Saturday, February 19, 2011

Less Can Be A Lot More (The best roast chicken!)

My very first cookbook was Madhur Jaffrey's "An Invitation to Indian Cooking", which, in retrospect, was a great starting point for learning to cook.

Indian food tastes pretty good even when made at the hands of someone who doesn't really know how to cook. The abundant spices easily cover up any mis-steps and less-than-pristine ingredients. We were poor starving graduate students at the time and couldn't afford fancy groceries, and, more to the point, were car-less and trapped in a place and in a time that in sum was not particularly known for the variety, availability and quality of produce. In those days, I would choose a recipe to make based on the list of the ingredients. I figured that the longer the list, especially in the form of spices, the better it would come out. I was correct on that point! We had many marvelous meals from that cookbook, which I still own and is tattered and splattered with food residues now. One of my favorite dishes was the lamb korma. Take at look at how long the list of ingredients is!

It was pretty crazy, but because I learnt to cook exclusively from cookbooks, I thought nothing of working 12 hours in the lab, coming home and then making a meal from scratch from one of these recipes. I thought that was how people cooked every day! I suppose, in consequence, we have always eaten very well and deliciously. There was no fast, throw-everything-together sort of cooking at my place. I was making slow food long before it became fashionable!

However, as I have expanded my horizons to other cuisines, moved to Northern California - the birthplace of cooking by doing as little as possible to pristine produce- and, finally, gotten tired of cooking elaborate meals every night, I have come to appreciate the genius of simple recipes that work. The genius in these recipes have their proof in dishes that, because of particular cooking techniques, great ingredients and just the right balance of flavors, taste like something you'd have sworn was a lot more complicated to put together than a brief perusal of the recipe might suggest.

Last night, I discovered just such a gem of a recipe that I plan to make many, many times again. It is from the latest cookbook by my favorite experts on Moorish food:

This recipe had just 4 ingredients, not counting cooking oil and water, which would have dis-qualified it from consideration 15 years ago.
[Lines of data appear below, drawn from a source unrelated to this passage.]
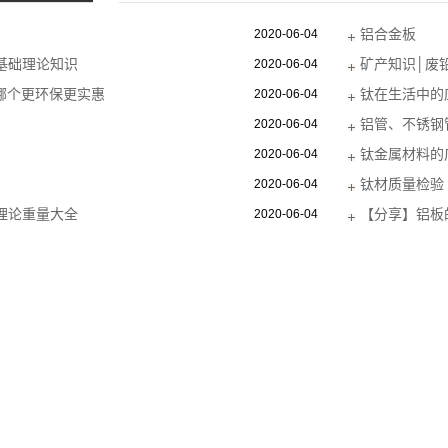
生铅厂
铝合金板
2020-06-04
基础理论知识
矿产知识│废
2020-06-04
板哪个更环保更实惠
钛在生活中的
2020-06-04
铝管、不锈钢
2020-06-04
钛金属材料的
2020-06-04
钛材质量检验
2020-06-04
理论重量大全
【分享】铝板
2020-06-04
But I chose it because I wanted to cook out of this cookbook, which was a recent acquisition that I had not previously made use of, and because I thought it would be a good way to use the sumac that my mother-in-law had brought home all the way from Turkey and was kind enough to share with me.

What a treasure I found! It really had all the elements working for it. Great cooking techniques to draw out and build the flavors: chicken was first seared in a pan to crisp the skin and then roasted in the oven; great ingredients: the best, freshest sumac ever straight from a Turkish market and the best pine-nuts ever (Dave called them "grey-market pinenuts" because he'd acquired them from a chef who had personal connections for the most pristine produce); great flavors in the crisp, brown chicken skin and dark meat combined with a great sauce that formed from roasting the chicken drippings with spring onions, sumac and pine nuts.

I made a side dish of green beans with garlicky tomato sauce, fenugreek seeds, fresh red chillis and coriander to go with it. It was from the same cookbook and was quite unusual and delicious.

The whole dinner took less than an hour to make - 10 minutes to sear the chicken and another 20 minutes to roast it, during which I made the beans. Not really fast food, but it was so good you might have thought that it took me much longer to make.

We had a Cline Mourvedre to go with it, which was a little heavy but I thought went well with the sumac in the chicken and the fenugreek in the beans.

Dessert was some of that marvelous Madeira from our stash that we smuggled back from Portugal.

Here's to discovering more recipe treasures in the future!


Melissa Schweisguth said...

Really nicely written post and topic. The first recipe may certainly be found in shorter versions in other books that would call for a pre-made spice blend like curry powder, etc. Of course, you get a more precise, customizable, fresh and authentic flavor, and the house smells so much better, when you toast and grind the individual spices!

Anonymous said...

Love the blog. Wish there were more recipes for the single guy who tends to eat over the sink.